In 1945, Estelle became the first Black instructor at New York University’s Department of Nursing Education. The following year, she received the Mary Mahoney Award from the ANA for her efforts to help Black nurses become integrated within the broader nursing community. In 1947, she married again, this time to Herman Osborne.

In addition to teaching nursing as the first Black faculty member at NYU Rory Meyers College of Nursing, she led many nursing associations, trying to increase Black membership and bridge the divide between white and Black associations. In 1948, she became the first Black member of the ANA board, where she served as a delegate to the International Council of Nurses. Estelle was also a member of the National Urban League, first vice-president of the National Council of Negro Women, and an honorary member of Chi Eta Phi Sorority and the American Academy of Nursing.

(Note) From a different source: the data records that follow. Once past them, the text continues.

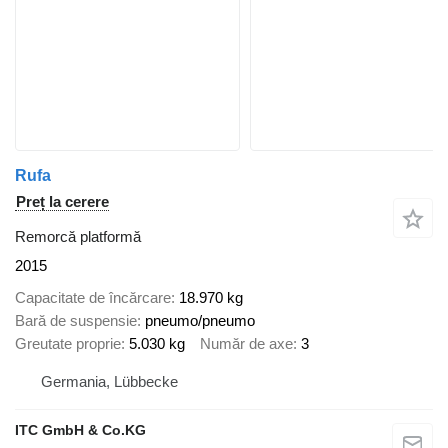
Rufa
Preț la cerere
Remorcă platformă
2015
Capacitate de încărcare
18.970 kg
Bară de suspensie
pneumo/pneumo
Greutate proprie
5.030 kg
Număr de axe
3
Germania, Lübbecke
ITC GmbH & Co.KG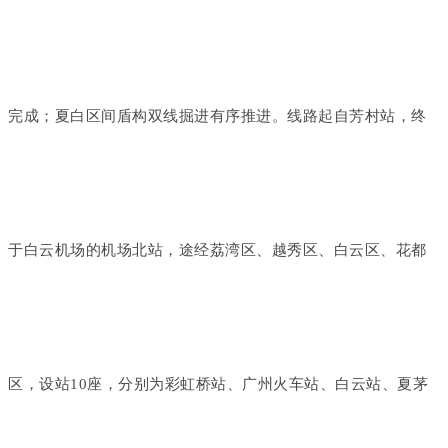
完成；夏白区间盾构双线掘进有序推进。线路起自芳村站，终
于白云机场的机场北站，途经荔湾区、越秀区、白云区、花都
区，设站10座，分别为彩虹桥站、广州火车站、白云站、夏茅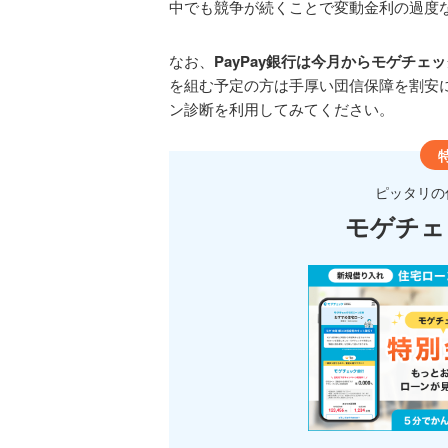
中でも競争が続くことで変動金利の過度
なお、
PayPay銀行は今月からモゲチェ
を組む予定の方は手厚い団信保障を割安
ン診断を利用してみてください。
ピッタリの
モゲチェ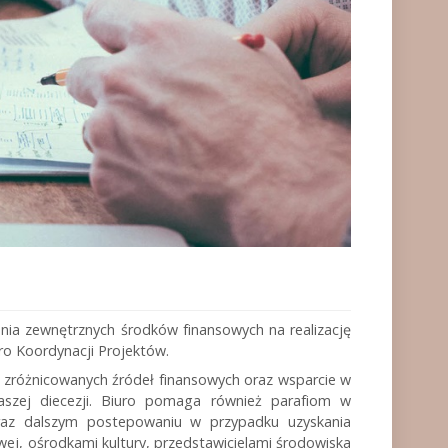
ania zewnętrznych środków finansowych na realizację
uro Koordynacji Projektów.
 zróżnicowanych źródeł finansowych oraz wsparcie w
aszej diecezji. Biuro pomaga również parafiom w
oraz dalszym postepowaniu w przypadku uzyskania
wej, ośrodkami kultury, przedstawicielami środowiska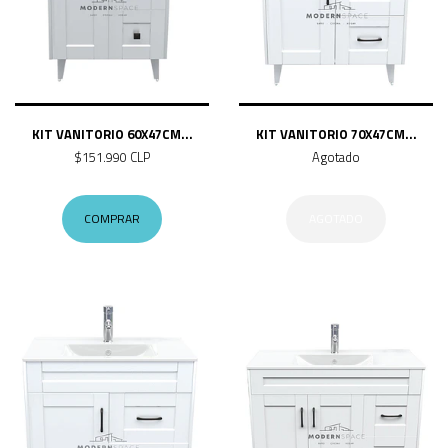
KIT VANITORIO 60X47CM...
KIT VANITORIO 70X47CM...
$151.990 CLP
Agotado
COMPRAR
AGOTADO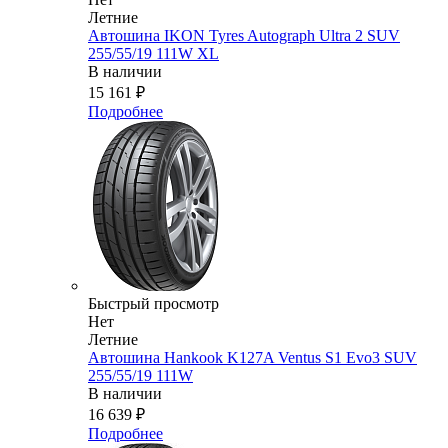
Летние
Автошина IKON Tyres Autograph Ultra 2 SUV
255/55/19 111W XL
В наличии
15 161
₽
Подробнее
Быстрый просмотр
Нет
Летние
Автошина Hankook K127A Ventus S1 Evo3 SUV
255/55/19 111W
В наличии
16 639
₽
Подробнее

In 1954 she became Associate Professor of Nursing Education at the University of Maryland and five years later, the NYU Department of Nursing named Estelle “Nurse of the Year.” In 1966, she left her executive role at the National League for Nursing to retire.

Estelle died on December 12, 1981, at the age of 80. In 1984, the ANA inducted her into their Hall of Fame. Two scholarships bearing her name are given out annually by NYU Meyers and the Nurses Educational Fund.